I ran a few numbers on equivalent prices in Bandcamp to see how that would work. With Bandcamp they take a cut and there's the paypal fee as well. The cheapest paypal rate is a straight 5%. Bandcamp's fee is 15% which falls to 10% if you're selling quite a bit (basically enough that you'd be making this fictitious minimum wage figure).
Let's begin with selling the digital version at $9.99 which the other digital and CD rates are set at on the infographic. Bandcamp wins! At Bandcamp's top rate of a 15% cut plus paypal's 5% you'd need to selling 145 copies. That drops to just 136 copies if you're selling enough to get Bandcamp's 10% rate.
Now, in all honesty, a tenner for a digital album just really isn't on in my book. Let's drop the price down to $5. It comes out as only slightly more than selling a $10 CD (and no-one buys CDs). You'd need to sell either 290 or 273 copies (depending on Bandcamp's rate) at $5 to make that minimum wage figure.

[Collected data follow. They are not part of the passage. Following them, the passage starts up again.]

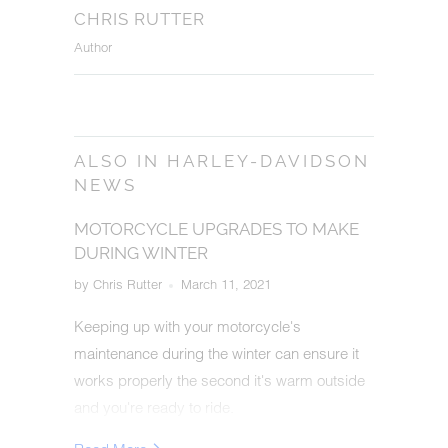
CHRIS RUTTER
Author
ALSO IN HARLEY-DAVIDSON
NEWS
MOTORCYCLE UPGRADES TO MAKE
DURING WINTER
by Chris Rutter
March 11, 2021
Keeping up with your motorcycle's
maintenance during the winter can ensure it
works properly the second it's warm outside
and you're ready to ride.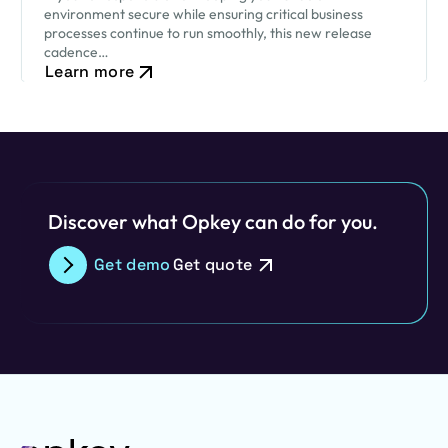
environment secure while ensuring critical business
processes continue to run smoothly, this new release
cadence…
Learn more
Discover what Opkey can do for you.
Get demo
Get quote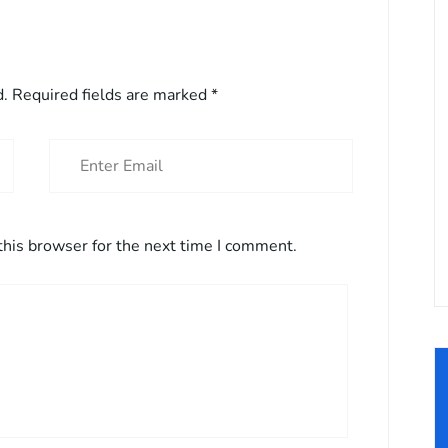
d.
Required fields are marked
*
this browser for the next time I comment.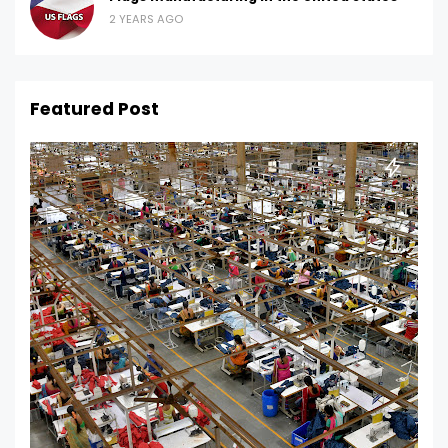
2 YEARS AGO
Featured Post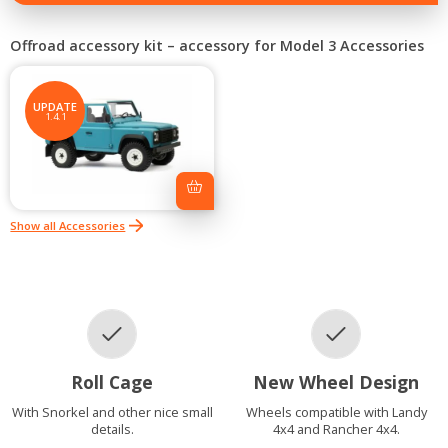
–
accessory
for
Offroad accessory kit – accessory for Model 3 Accessories
Model
3
quantity
UPDATE
1.4.1
Show all Accessories
Roll Cage
New Wheel Design
With Snorkel and other nice small
Wheels compatible with Landy
details.
4x4 and Rancher 4x4.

It's one of the main reasons I'm not a fan of itunes. I say I'm not a fan, I absolutely refuse to buy from itunes. Going with the fact loads of people I know are trying to offload boxes of CDs as they don't want them it seems there's only two options left: vinyl and bandcamp (or other independent digital distribution). Pretty much the whole argument of this blog that digital can make a big dent in the cost of doing a DIY record.